Top of Extract to read
A variety of physical and chemical point-of-use (POU) treatments exist1.  The most prevalent treatment approach in homes is boiling water, with over 1.2 million people using it as a means for treatment.  Boiling water can significant reduce the presence of bacteria (E.coli was seen to decrease by 98.5%), but its success depends on access to energy sources or wood and compliance.

Filtration technologies such as slow-sand biosand filters and ceramic filters effectively remove protozoa and bacteria.  Biosand filters combine filtration and biological removal of contaminants in one device.  Typically, the sand traps suspended solids and pathogens and a biolayer uses microbes to consume pathogens.  Household ceramic filters typically filter water through a ceramic pot with small pores (down to 0.2 um) capable of filtering bacteria, protozoa, and are good for dealing with turbidity, iron, coliform, and E.coli.  Filtration happens at approximate rates of 1-3 liters per hour and the filters generally cost between USD $5-25.  The inside filter element should be replaced every 1-2 years and regularly recharged.  While biosand and ceramic filters are relatively low-cost, they require maintenance and operation and do not provide residual protection, so filtered water may become contaminated in storage2.

Solar disinfection uses UV-A and heat to kill microbes, viruses, and protozoa.  A common method of UV treatment is to put water of relatively low turbidity into a plastic bottle, shake it for oxygenation, and place it on a roof in the sun for several hours.  Such treatment methods can cost only $0.63/person/year3.  Alternatively, household UV treatments can use engineered solutions with different wavelengths to create relatively low-cost devices.  Turbid water can be filtered beforehand, but UV and solar treatments may not provide residual protection, use power, and effectiveness depends on climate if not using energy-intensive bulbs.

Household chlorination using small bottles that are added to water supplies kills viruses and bacteria and also provides residual protection2.  It is relatively inexpensive, ranging between $0.50 and $1.00/person/year.  Chlorine typically requires 30 minutes of contact time to kill pathogens and can inactivate up to 99.99% of pathogens.  Chlorine is an effective option but people have objected to its residual taste and odor for decades.

With each of the techniques, a combination of filtration and disinfection are likely the best approach to address all potential contaminants. 


1.  Sobesy, M. Managing Water in the Home: Accelerated Health Gains from Improved Water Supply. (World Health Organization: Geneva, Switzerland, 2002).

2.  Lantagne, D., Quick, R. & Mintz, E. Household Water Treatment and Safe Storage Options in Developing Countries: A Review of Current Implementation Practices. (Woodrow Wilson Center: Washington, D.C., 2007).at <>

3.  Clasen, T., Cairncross, S., Haller, L., Bartram, J. & Walker, D. Cost-effectiveness of water quality interventions for preventing diarrhoeal disease in developing countries. Journal of Water and Health 5, 599 (2007).
Bottom of Extract to read
## Required action 1
Retype the stretch of the water treatment text from "1.  Sobesy, M." through "5, 599 (2007).".
## Required action 2
List everything the water treatment text says household ceramic filters are good for dealing with.
Top of Study material
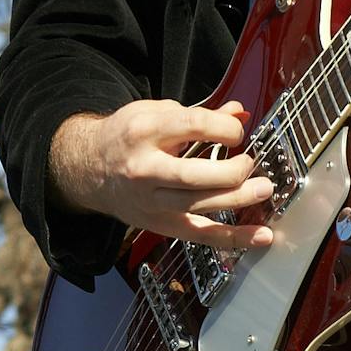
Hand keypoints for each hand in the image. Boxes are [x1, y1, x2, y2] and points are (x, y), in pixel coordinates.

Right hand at [49, 98, 274, 248]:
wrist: (87, 167)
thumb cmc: (127, 135)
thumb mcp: (157, 112)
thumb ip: (200, 114)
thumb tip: (240, 114)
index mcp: (145, 131)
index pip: (193, 127)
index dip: (224, 129)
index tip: (238, 132)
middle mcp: (145, 169)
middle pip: (193, 175)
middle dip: (231, 170)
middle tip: (251, 162)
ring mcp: (150, 201)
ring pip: (197, 206)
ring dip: (237, 200)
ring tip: (264, 190)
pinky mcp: (159, 224)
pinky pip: (199, 234)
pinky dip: (232, 237)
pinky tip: (259, 236)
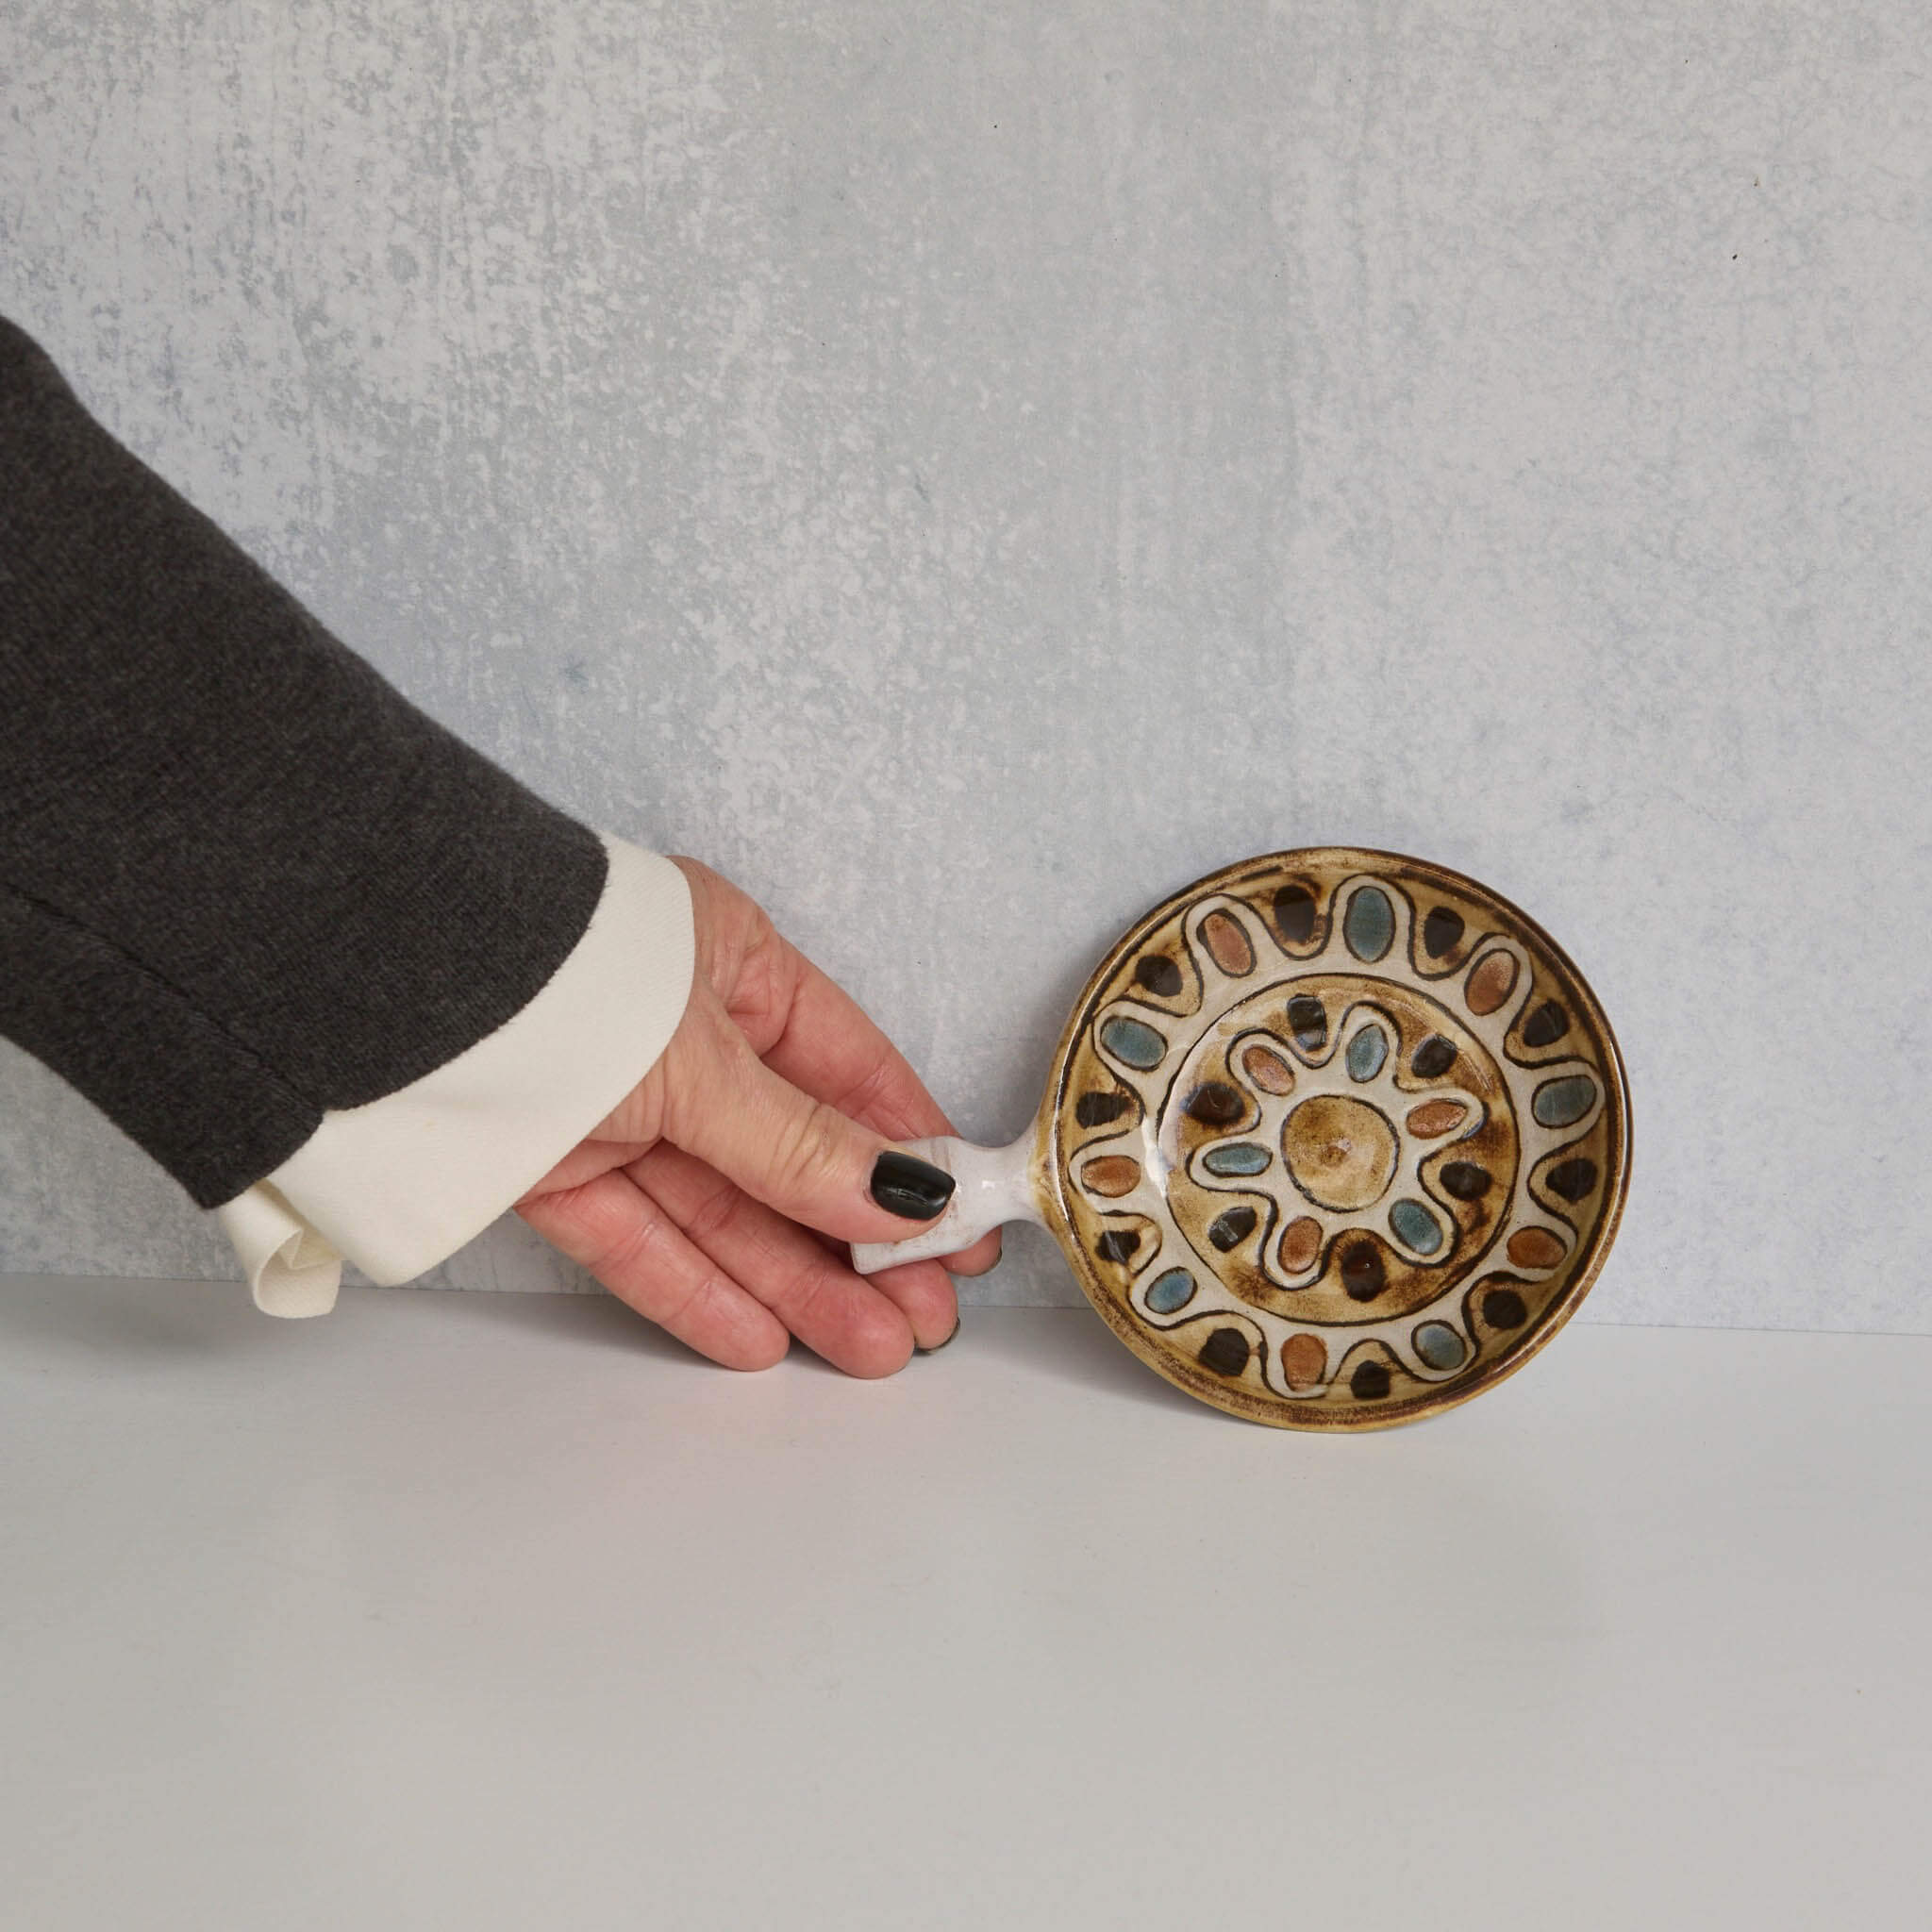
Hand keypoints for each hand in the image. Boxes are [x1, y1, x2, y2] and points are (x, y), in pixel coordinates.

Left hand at [516, 858, 999, 1374]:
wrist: (373, 986)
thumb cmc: (556, 978)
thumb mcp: (703, 1063)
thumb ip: (802, 1143)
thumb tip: (909, 1197)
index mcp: (734, 967)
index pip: (847, 1070)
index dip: (907, 1151)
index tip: (959, 1225)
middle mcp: (679, 1037)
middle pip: (788, 1156)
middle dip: (859, 1243)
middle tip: (920, 1321)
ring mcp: (613, 1105)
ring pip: (720, 1207)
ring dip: (794, 1281)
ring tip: (868, 1349)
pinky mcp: (548, 1165)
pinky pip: (636, 1236)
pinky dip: (694, 1286)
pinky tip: (760, 1337)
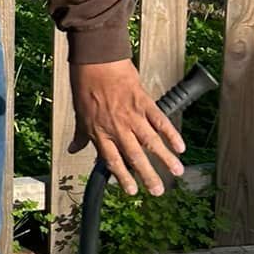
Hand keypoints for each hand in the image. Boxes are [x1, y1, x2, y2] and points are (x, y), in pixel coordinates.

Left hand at [70, 59, 185, 197]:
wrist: (96, 62)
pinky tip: (180, 146)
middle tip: (158, 191)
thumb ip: (81, 136)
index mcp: (100, 133)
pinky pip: (160, 121)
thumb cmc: (85, 86)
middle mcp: (117, 128)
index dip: (123, 177)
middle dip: (148, 176)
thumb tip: (73, 149)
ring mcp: (132, 116)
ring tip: (177, 172)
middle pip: (134, 157)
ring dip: (165, 159)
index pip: (112, 161)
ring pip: (151, 142)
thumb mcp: (79, 115)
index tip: (132, 191)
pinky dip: (171, 134)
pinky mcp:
Bottom of Study material
## Final answer 1
1.  Sobesy, M. Managing Water in the Home: Accelerated Health Gains from Improved Water Supply. (World Health Organization: Geneva, Switzerland, 2002).

2.  Lantagne, D., Quick, R. & Mintz, E. Household Water Treatment and Safe Storage Options in Developing Countries: A Review of Current Implementation Practices. (Woodrow Wilson Center: Washington, D.C., 2007).at <>

3.  Clasen, T., Cairncross, S., Haller, L., Bartram, J. & Walker, D. Cost-effectiveness of water quality interventions for preventing diarrhoeal disease in developing countries. Journal of Water and Health 5, 599 (2007).

## Final answer 2
- turbidity
- iron
- coliform
- E.coli